I'll start off with the assurance that I have all the EFS certs safely in hand, and that is not what I'm asking about below. Assume I have that part taken care of.
I'm trying to backup a some mixed (EFS 10% /nonEFS 90%) files, but want to keep the EFS files encrypted so the backup is not a single point of failure. I found the robocopy /EFSRAW switch, but was hoping there was an archiver (tar, pkzip, winrar) that could do the same type of operation.

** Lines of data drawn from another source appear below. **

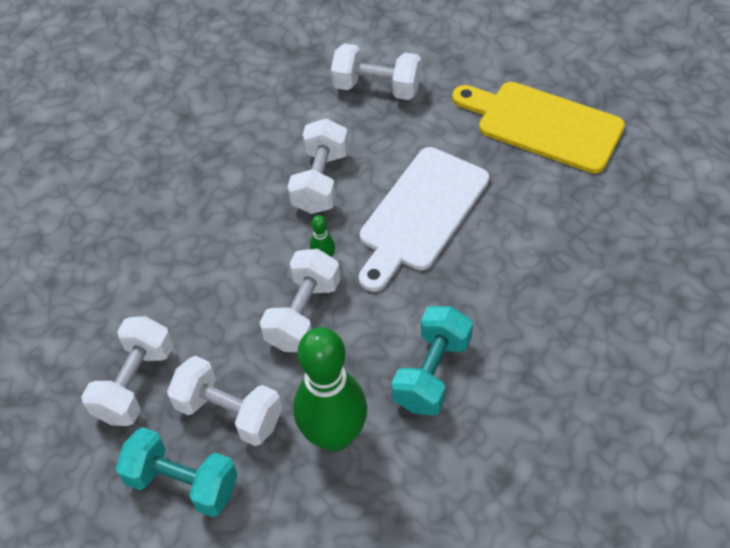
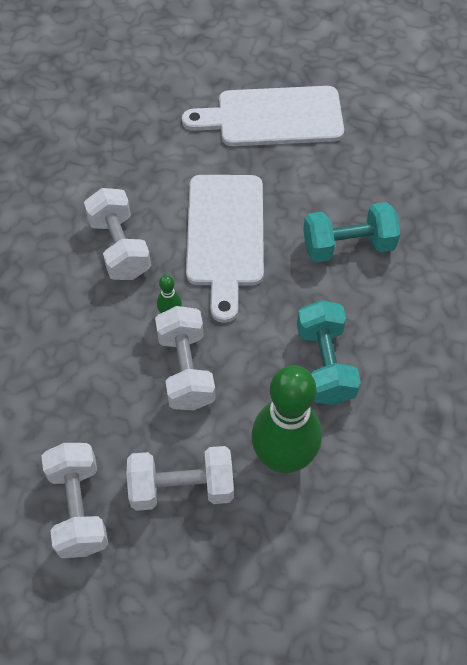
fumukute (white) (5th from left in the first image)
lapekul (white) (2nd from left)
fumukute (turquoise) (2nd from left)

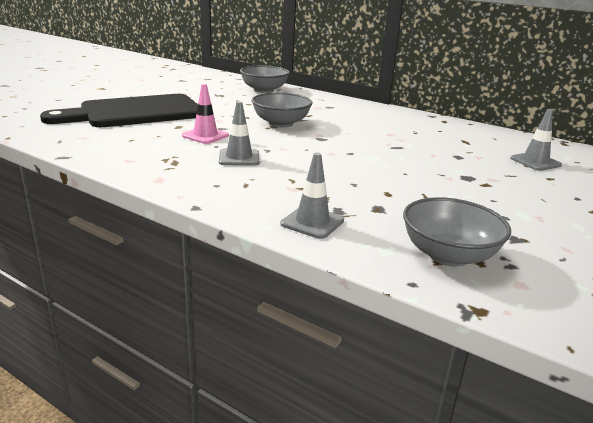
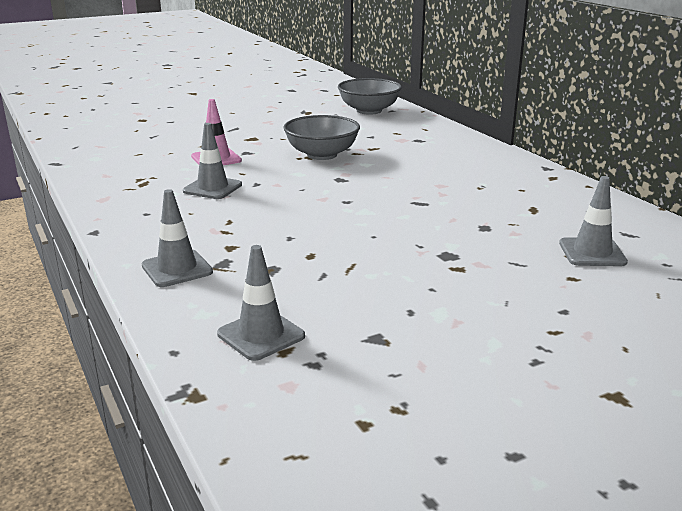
lapekul (black)
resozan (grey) (3rd from left)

I imagine there is some meta-data associated with EFS files beyond just their certificate. This is likely an EFS like ACL of some sort, as best I can determine. So the fact that robocopy can pull this off on an NTFS to NTFS clone seems to imply that it's possible. An archiver would need to account for the EFS-ACL and keep track.
Here's a list of workarounds available and why they aren't what I'm after:
- Archive in unencrypted format - Bad since the archive could be lost with all the secrets in it.
- Just encrypt whole archive - Bad because 90% of my files don't need this, only the ones with the EFS attribute.
- Transcode EFS encryption to GPG encryption - Fair, but seems a lot of kluge and hackish.
- Robocopy files to a VHD then compress it - OK, but single-file extractions would require the whole VHD to be blown up.
Not sure how popular EFS is, but I love it, and wish it had more tooling and support.
Thoughts on a solution, since I think my previous attempts fall short.